If we run the clustering without sample sick-04, the acute-04 does no longer cluster in the branch with the other sick samples

par(mfrow=c(1,1))
sub <-  x[ , samples != "sick-04"]
d = as.dist(1-cor(sub))
c=hclust(d, method="ward.D2")
 plot(c, hang=-0.1, main="all genes", xlab="")

plot of chunk clusterWithout04

6. Quantile normalization

We can do a quantile normalization with limma function normalizeQuantiles.

 x.norm <- normalizeQuantiles(x)
 plotDensities(log(x.norm), legend="topright", col=colors)

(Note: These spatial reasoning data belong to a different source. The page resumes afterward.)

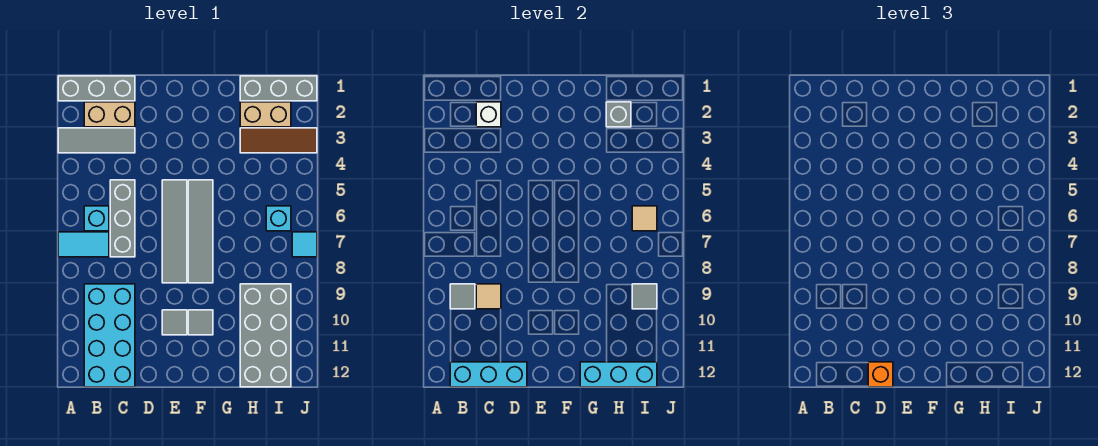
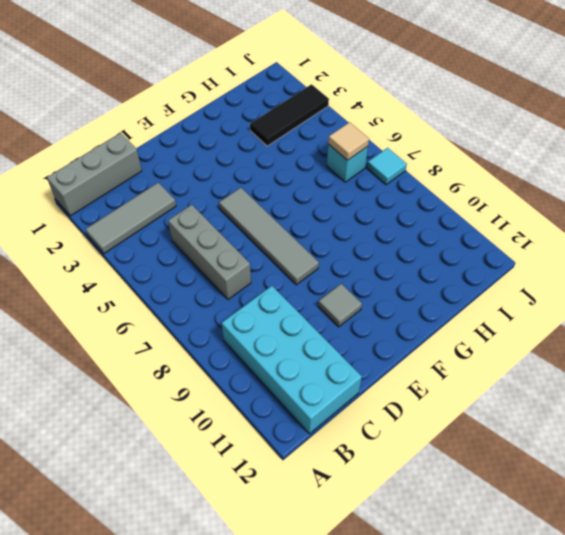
black 1x3 tile [250,84,329,146] -> brown 1x3 tile [240,128,317,153]
none -> cyan 1x2 tile [58,232,109,257]
none -> tan 1x2 brick [84,102,135,127]
none -> cyan 1x1 brick [84,206,109,231]

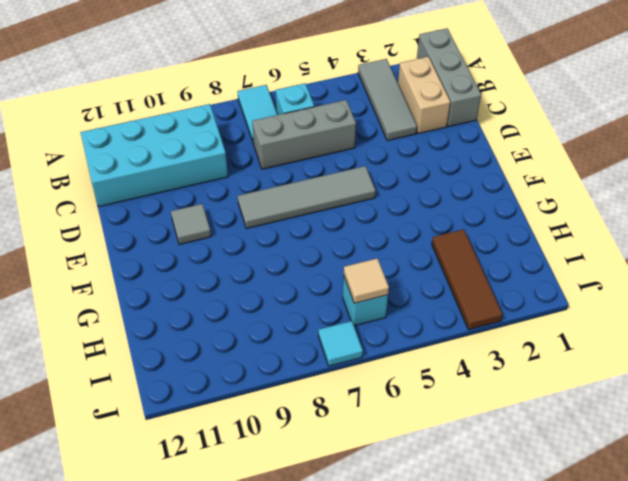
none -> grey 1x4 tile [188,180,213,283]
none -> grey 1x1 tile [188,310,213,335]
none -> grey 1x3 brick [240,76,317,101]

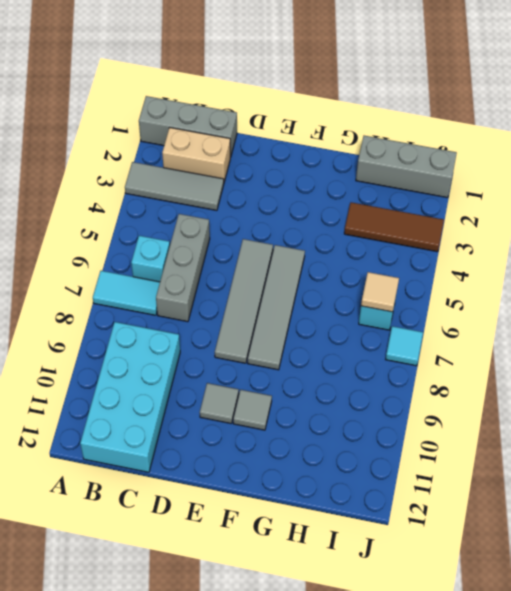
none -> tan 1x2 brick [240,102,291,127]
none -> grey 2x4 brick [240,284,291,387]
none -> grey 1x1 tile [450,284,475,309]

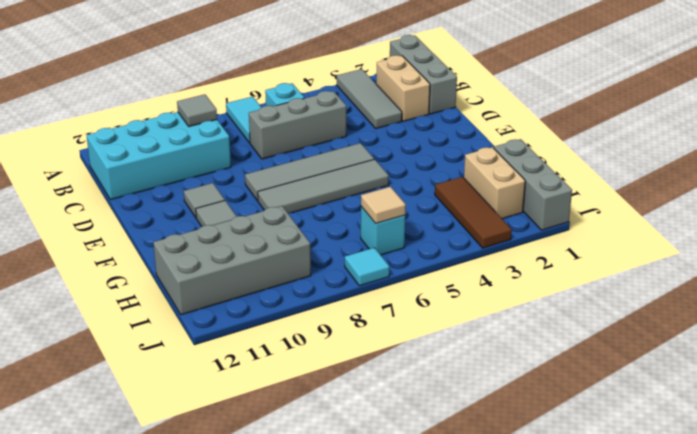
none -> cyan 1x3 brick [450,362,527,387]
none -> white 1x1 brick [476,102,501,127]
none -> tan 1x1 tile [476,284,501,309]

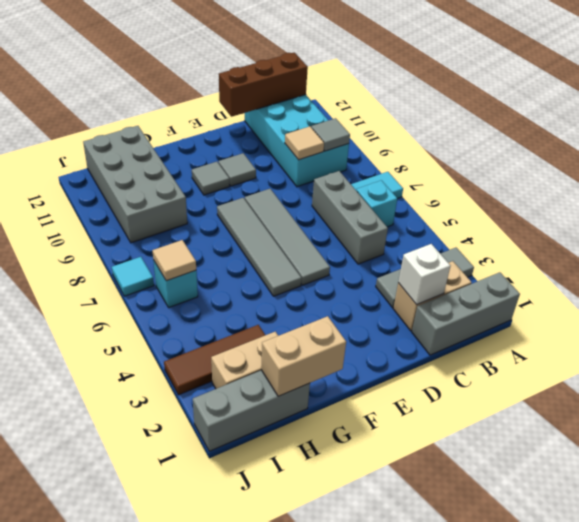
brown 1x3 brick [219,52,308,117] -> cyan 1x3 brick [450,362,527,387]
tan 1x2 brick [261,316,346,396] -> none
none -> cyan 1x3 brick [580,362,657,387]
none -> grey 1x1 brick [606,102,631,127]
none -> grey 1x1 tile [632,284,657,309]

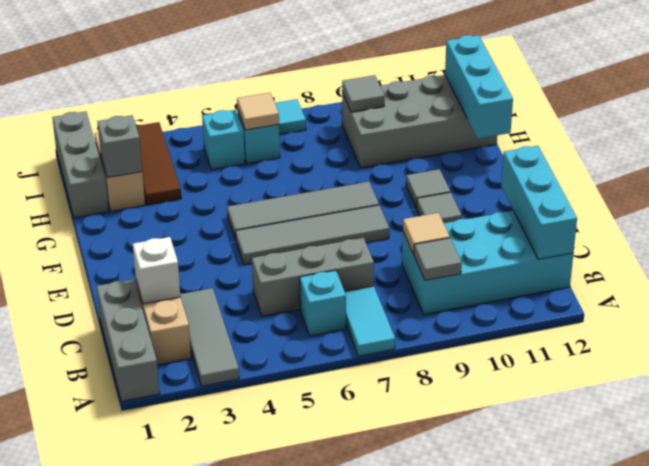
cyan 1x1 brick [202,110,245,170] -> none
none -> orange 1x1 brick [868,362,893,387]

plot of chunk quantileNormalization

7. Sample Representation in Principal Component Space

Functions cmdscale and prcomp are useful to create a plot that represents the sample disatnaces in a reduced space.

a) Multdimensional scaling based on our data matrix

ms <- dist(t(x.norm))
cmds <- cmdscale(ms)
plot(cmds, main="MDS Plot", col=colors,xlab="PC1",ylab="PC2")

plot of chunk cmdscale

b) Principal component analysis based on our data matrix

prc <- prcomp(t(x.norm))
plot(prc$x[,1], prc$x[,2], main="PCA Plot", col=colors, xlab="PC1", ylab="PC2")

plot of chunk prcomp